Publik Desak BRIDA Sumenep Lakukan Analisis NTP untuk Ukur Kesejahteraan Petani

SUMENEP, detikkota.com – Desakan publik kembali menguat agar Badan Riset dan Inovasi Daerah (BRIDA) Sumenep segera turun tangan melakukan analisis Nilai Tukar Petani (NTP). Instrumen ini dianggap vital untuk mengukur daya beli petani, sekaligus membaca ketimpangan antara harga jual hasil pertanian dan biaya yang harus mereka keluarkan untuk kebutuhan produksi maupun konsumsi.

Inyoman Sudirman, tokoh yang mendorong kajian tersebut, menegaskan riset NTP tidak boleh lagi ditunda. Ia menyebut, tanpa analisis mendalam, pemerintah akan kesulitan memetakan persoalan mendasar yang menjerat petani di akar rumput.

“Riset NTP itu kunci.
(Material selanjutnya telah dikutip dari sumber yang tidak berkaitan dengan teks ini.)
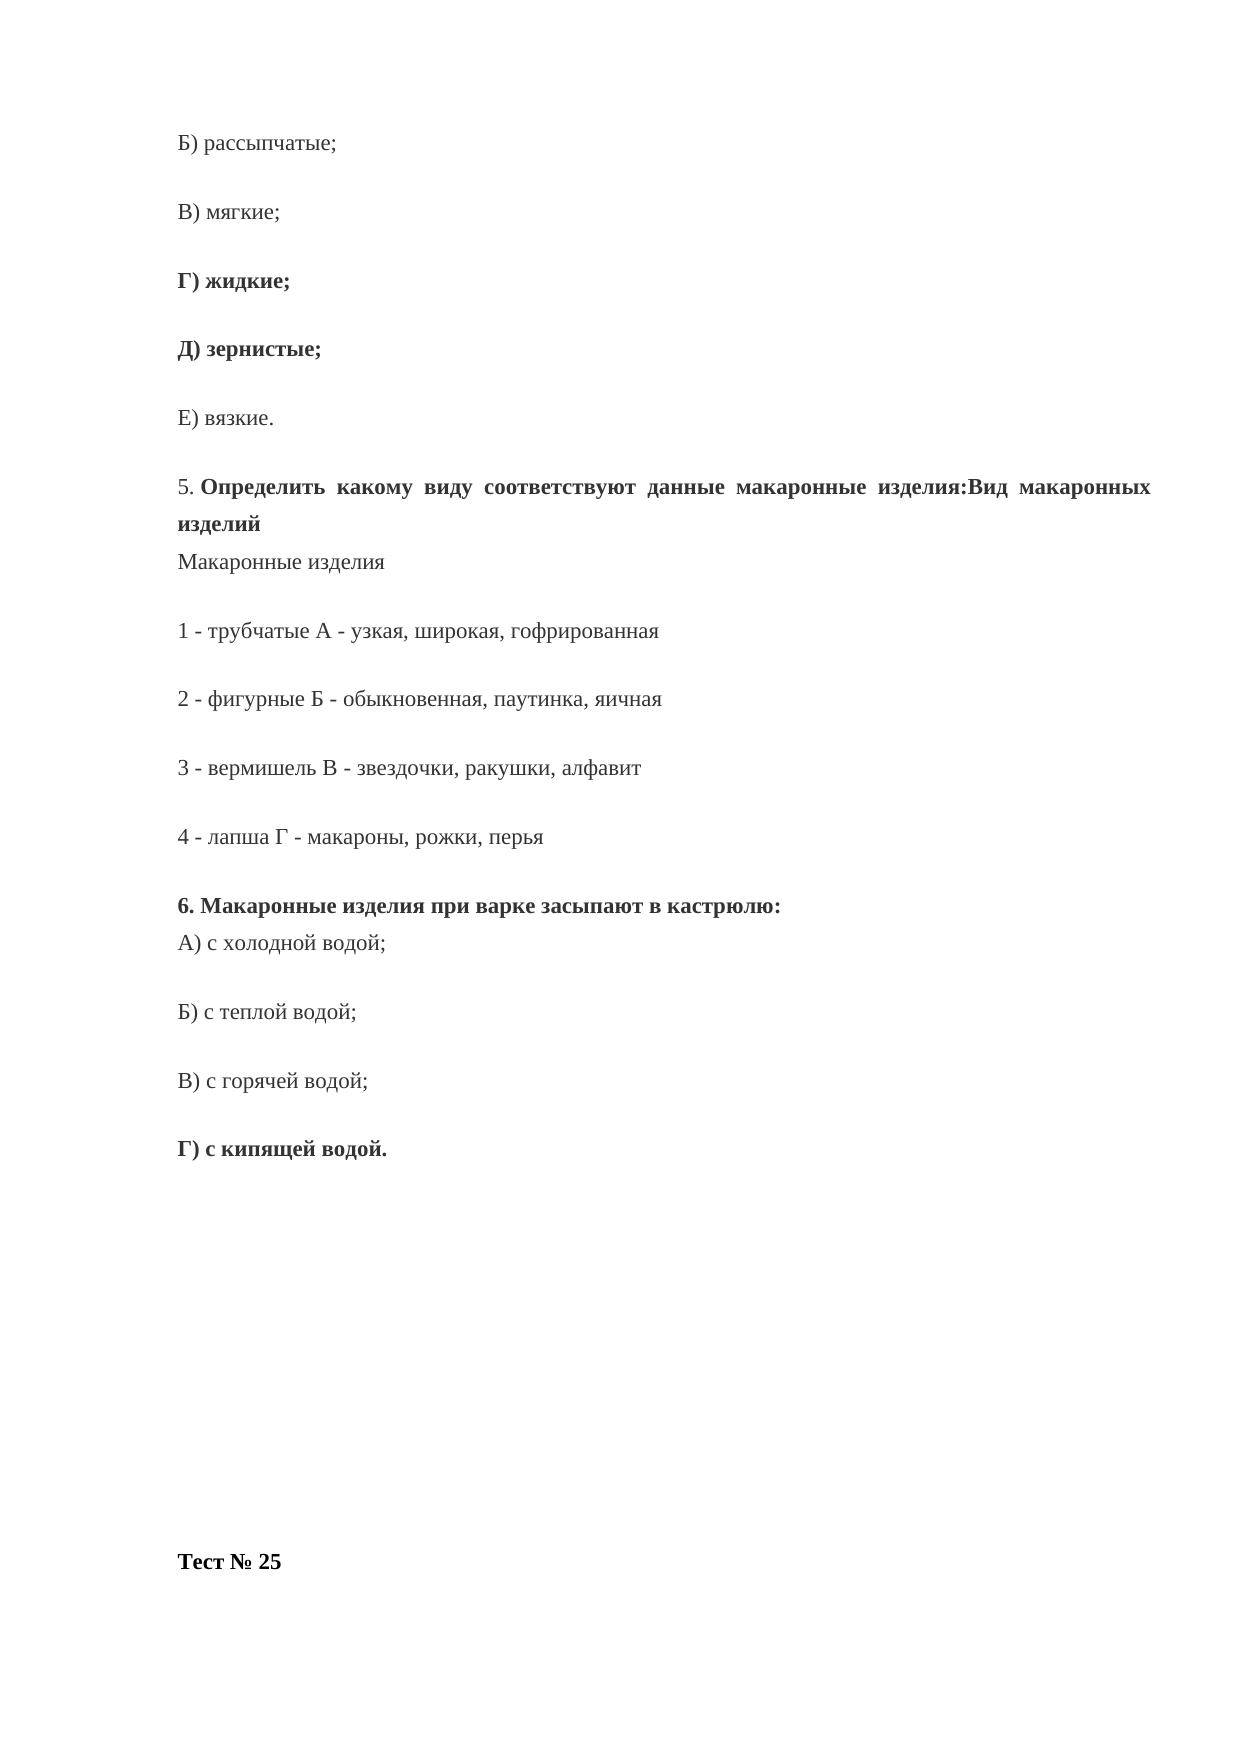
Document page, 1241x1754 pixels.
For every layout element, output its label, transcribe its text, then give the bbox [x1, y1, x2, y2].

Dengan NTP, kita bisa tahu berapa harga yang diterima petani, berapa yang harus mereka bayar, sekaligus memantau fluktuasi harga hasil panen. Itu juga menjadi basis menghitung kontribusi sektor pertanian terhadap pendapatan daerah,” tegas Inyoman.

Lebih jauh, NTP dipandang sebagai instrumen strategis untuk mengukur daya saing produk pertanian. Data tersebut dapat membantu pemerintah menilai mana sektor yang stagnan, mana komoditas yang tertekan, serta apa langkah yang perlu ditempuh agar kualitas produk lokal bisa bersaing di pasar yang lebih luas.

“Tanpa NTP, pemerintah akan berjalan dalam kegelapan. Dengan NTP, arah kebijakan lebih jelas—mana yang harus diperbaiki dan apa yang mesti diintervensi untuk kepentingan petani,” tambahnya.

Ia juga menyinggung fakta getir bahwa petani kerap mengeluhkan biaya produksi yang tinggi. Mulai dari pengolahan lahan hingga panen, modal yang dikeluarkan begitu besar sehingga banyak petani justru kesulitan mengembalikan biaya, apalagi memperoleh keuntungan.

“Petani kita sering hanya bisa balik modal. Padahal, sektor ini merupakan denyut nadi Sumenep yang wilayahnya terbagi daratan dan kepulauan. Pertanian harusnya jadi tulang punggung pembangunan,” ujarnya.

Inyoman mengingatkan, sektor pertanian di Sumenep punya bobot besar terhadap perekonomian daerah. Kontribusinya mencapai 58,23 persen terhadap Produk Domestik Regional Bruto (PDRB). Fakta ini, katanya, menjadi alasan mendesak bagi Pemkab Sumenep melalui BRIDA untuk melakukan riset secara reguler agar data kesejahteraan petani selalu mutakhir.

Ia pun menyarankan agar Pemkab tidak hanya bergantung pada data Badan Pusat Statistik (BPS). Menurutnya, BRIDA dengan kapasitas risetnya justru bisa menjadi pelengkap dan pembanding penting bagi data resmi nasional.

“Kalau hanya menunggu BPS, kita jadi pasif. Lebih baik BRIDA juga jalan. Kan hanya malaikat yang tidak pernah salah dalam mencatat data. Pemerintah daerah jangan takut membuat perbandingan, justru itu yang bisa memperkaya kebijakan,” pungkasnya dengan nada tajam.